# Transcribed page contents
^^^^^^^^^^^^^^^^

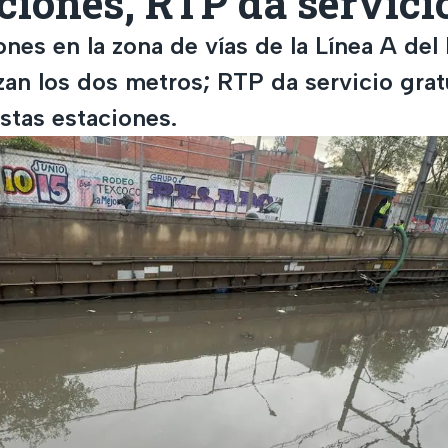
iones, RTP da servici
nes en la zona de vías de la Línea A del
n los dos metros; RTP da servicio gratu
stas estaciones.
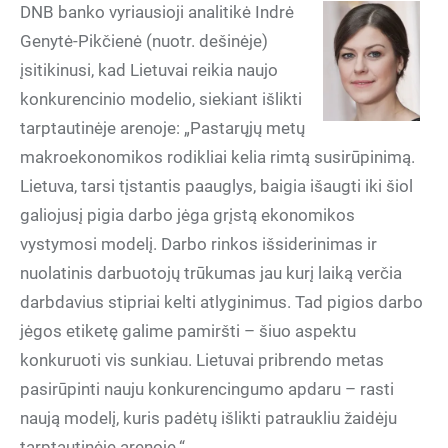
DNB banko vyriausioji analitikė Indrė
Genytė-Pikčienė (nuotr. dešinėje)
įsitikinusi, kad Lietuvai reikia naujo
konkurencinio modelio, siekiant išlikti
tarptautinėje arenoje: „Pastarųjų metų
makroekonomikos rodikliai kelia rimtą susirūpinimą.
Lietuva, tarsi tįstantis paauglys, baigia išaugti iki šiol
galiojusį pigia darbo jėga grįstą ekonomikos
vystymosi modelį. Darbo rinkos išsiderinimas ir
nuolatinis darbuotojų trūkumas jau kurį laiką verčia
darbdavius stipriai kelti atlyginimus. Tad pigios darbo
jėgos etiketę galime pamiršti – šiuo aspektu
konkuruoti vis sunkiau. Lietuvai pribrendo metas
pasirūpinti nauju konkurencingumo apdaru – rasti
naują modelį, kuris padėtų išlikti patraukliu žaidėju
tarptautinėje arenoje.“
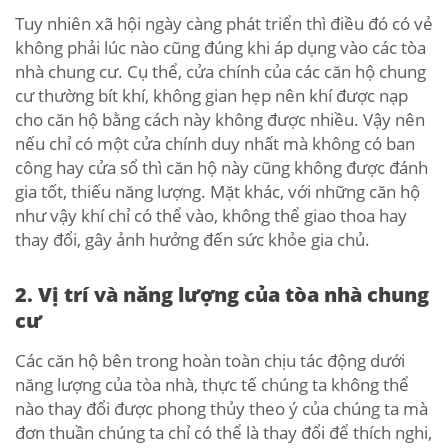
Tuy nhiên xã hội ngày càng phát triển thì điều đó có vẻ
không phải lúc nào cũng đúng khi áp dụng vào các tòa
nhà chung cư. Cụ thể, cửa chính của các căn hộ chung
cư thường bít khí, không gian hẹp nên khí được nạp
cho căn hộ bằng cách này không được nhiều. Vậy nên
nếu chỉ có một cửa chính duy nhất mà không có ban
công hay cửa sổ thì căn hộ này cũng không được đánh
gia tốt, thiếu năng lượng. Mặt khác, với những căn hộ
như vậy khí chỉ có thể vào, không thể giao thoa hay
thay đổi, gây ảnh hưởng đến sức khỏe gia chủ.
2. Vị trí và năng lượng của tòa nhà chung
cư
Các căn hộ bên trong hoàn toàn chịu tác động dưới
năng lượng của tòa nhà, thực tế chúng ta không thể
nào thay đổi được phong thủy theo ý của chúng ta mà
đơn thuần chúng ta chỉ có thể là thay đổi để thích nghi,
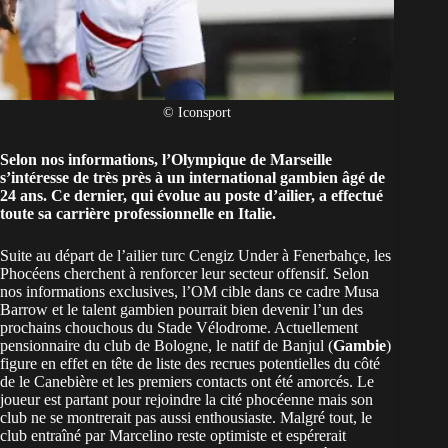
© Iconsport
Selon nos informations, l’
Olympique de Marseille
s’intéresse de très près à un international gambien âgé de
24 ans. Ce dernier, qui évolue au poste d’ailier, a effectué
toute sa carrière professionnelle en Italie.
Suite au départ de l’ailier turc Cengiz Under à Fenerbahçe, les
Phocéens cherchent à renforcer leur secteur offensif. Selon
nos informations exclusives, l’OM cible dans ce cadre Musa
Barrow et le talent gambien pourrait bien devenir l’un des
prochains chouchous du Stade Vélodrome. Actuellement
pensionnaire du club de Bologne, le natif de Banjul (
Gambie
)
figure en effet en tête de liste des recrues potentielles du côté
de le Canebière et les premiers contacts ont été amorcés. Le
joueur est partant pour rejoindre la cité phocéenne mais son
club ne se montrerait pas aussi enthousiaste. Malgré tout, le
club entraîné par Marcelino reste optimiste et espérerait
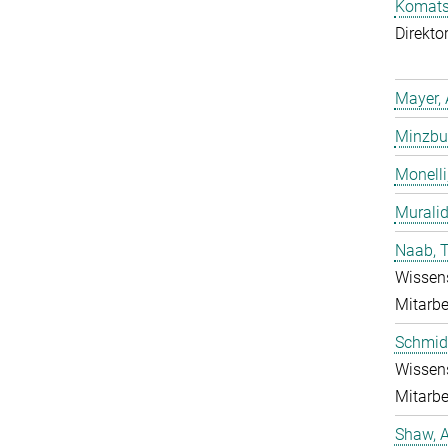
Komatsu
Direkto
Mayer, 
Minzbur
Monelli
Murali
Naab, 
Wissens
Mitarbe
Schmidt
Wissens
Mitarbe
Shaw, 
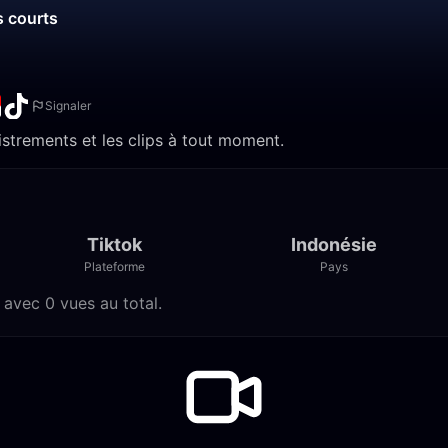
s courts
Signaler
gistrements et les clips à tout moment.
Tiktok
Indonésie
Plateforme
Pays
, avec 0 vues au total.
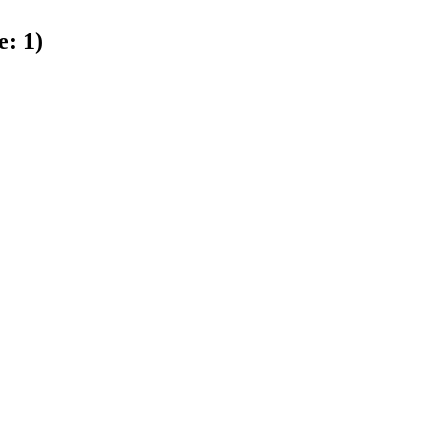
e:
1
)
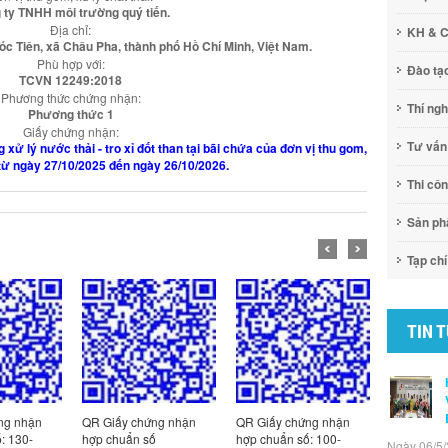
 ty TNHH môi trường quý tiến.
Địa chỉ:
KH & 
Tóc Tiên, xã Châu Pha, thành phố Hồ Chí Minh, Việt Nam.
Phù hợp với:
Đào tạ
TCVN 12249:2018
Phương thức chứng nhận:
Thí ng
Phương thức 1
Giấy chứng nhận:
Tư vấn
g xử lý nước thải - tro xỉ đốt than tại bãi chứa của đơn vị thu gom,
 từ ngày 27/10/2025 đến ngày 26/10/2026.
Thi cô
Sản p
Tạp chí
TIN 
ng nhận
QR Giấy chứng nhận
QR Giấy chứng nhận
QR Giấy c
: 130-
hợp chuẩn số
hợp chuẩn số: 100-
hợp chuẩn
Ngày 06/5/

^^^^^^^^^^^^^^^^

# What this task involves
Edit the text of all the records above so that "Tiktok" becomes "TikTok" and everything else stays the same. Leave the pictures out of your answer.

# Answer area
iones, RTP da servici
nes en la zona de vías de la Línea A del
n los dos metros; RTP da servicio gratu
stas estaciones.
DNB banko vyriausioji analitikė Indrė
Genytė-Pikčienė (nuotr. dešinėje)
įsitikinusi, kad Lietuvai reikia naujo
konkurencinio modelio, siekiant išlikti
tarptautinėje arenoje: „Pastarųjų metų
makroekonomikos rodikliai kelia rimtą susirūpinimą.
Lietuva, tarsi tįstantis paauglys, baigia išaugti iki šiol
galiojusį pigia darbo jėga grįstą ekonomikos
vystymosi modelį. Darbo rinkos išsiderinimas ir
nuolatinis darbuotojų trūkumas jau kurį laiką verčia
darbdavius stipriai kelti atlyginimus. Tad pigios darbo
jėgos etiketę galime pamiršti – šiuo aspektu
konkuruoti vis sunkiau. Lietuvai pribrendo metas
pasirūpinti nauju konkurencingumo apdaru – rasti
naują modelį, kuris padėtų išlikti patraukliu žaidėju
tarptautinėje arenoje.“
Tuy nhiên xã hội ngày càng phát triển thì điều đó có vẻ
không phải lúc nào cũng đúng khi áp dụng vào các tòa
nhà chung cư. Cụ thể, cửa chính của các căn hộ chung
cư thường bít khí, không gian hẹp nên khí được nạp
cho căn hộ bằng cách này không được nhiều. Vậy nên
nếu chỉ có một cửa chính duy nhất mà không có ban
công hay cửa sổ thì căn hộ này cũng không được đánh
gia tốt, thiếu năng lượng. Mặt khác, với những căn hộ
như vậy khí chỉ có thể vào, không thể giao thoa hay
thay đổi, gây ảnh hưởng đến sức khỏe gia chủ.
2. Vị trí và năng lượng của tòa nhà chung
cư
Các căn hộ bên trong hoàn toàn chịu tác động dưới
năng lượng của tòa nhà, thực tế chúng ta không thể
nào thay đổi được phong thủy theo ý của chúng ta mà
đơn thuần chúng ta chỉ có thể là thay đổi để thích nghi,
© Iconsport
Selon nos informations, l’
Olympique de Marseille
s’intéresse de très près à un international gambien âgé de
24 ans. Ce dernier, qui évolue au poste d’ailier, a effectué
toute sa carrière professionnelle en Italie.
Suite au départ de l’ailier turc Cengiz Under à Fenerbahçe, les
Phocéens cherchent à renforcer leur secteur offensif. Selon
nos informations exclusives, l’OM cible dans ce cadre Musa
Barrow et le talent gambien pourrait bien devenir l’un des
prochains chouchous du Stade Vélodrome. Actuellement
pensionnaire du club de Bologne, le natif de Banjul (
Gambie
)
figure en effet en tête de liste des recrues potentielles du côté
de le Canebière et les premiers contacts ont été amorcés. Le
joueur est partant pour rejoindre la cité phocéenne mais son
club ne se montrerait pas aussi enthousiaste. Malgré tout, le
club entraîné par Marcelino reste optimiste et espérerait
Komatsu
Direkto
Mayer, 
Minzbur
Monelli
Murali
Naab, 
Wissens
Mitarbe
Schmidt
Wissens
Mitarbe
Shaw, 
s courts
Signaler
gistrements et les clips à tout moment.
TikTok
Indonésie
Plateforme
Pays
, avec 0 vues au total.
e:
1
)
 ty TNHH môi trường quý tiến.
Địa chỉ:
KH & 
Tóc Tiên, xã Châu Pha, thành phố Hồ Chí Minh, Việt Nam.
Phù hợp với:
Đào tạ
TCVN 12249:2018
Phương thức chứng nhận:
Thí ng
Phương thức 1
Giấy chứng nhận:
Tư vấn
g xử lý nước thải - tro xỉ đốt than tại bãi chứa của đơn vị thu gom,
 từ ngày 27/10/2025 đến ngày 26/10/2026.
Thi cô
Sản p
Tạp chí
TIN 
ng nhận
QR Giấy chứng nhận
QR Giấy chứng nhận
QR Giấy c
: 130-
hợp chuẩn số
hợp chuẩn số: 100-
hợp chuẩn
Ngày 06/5/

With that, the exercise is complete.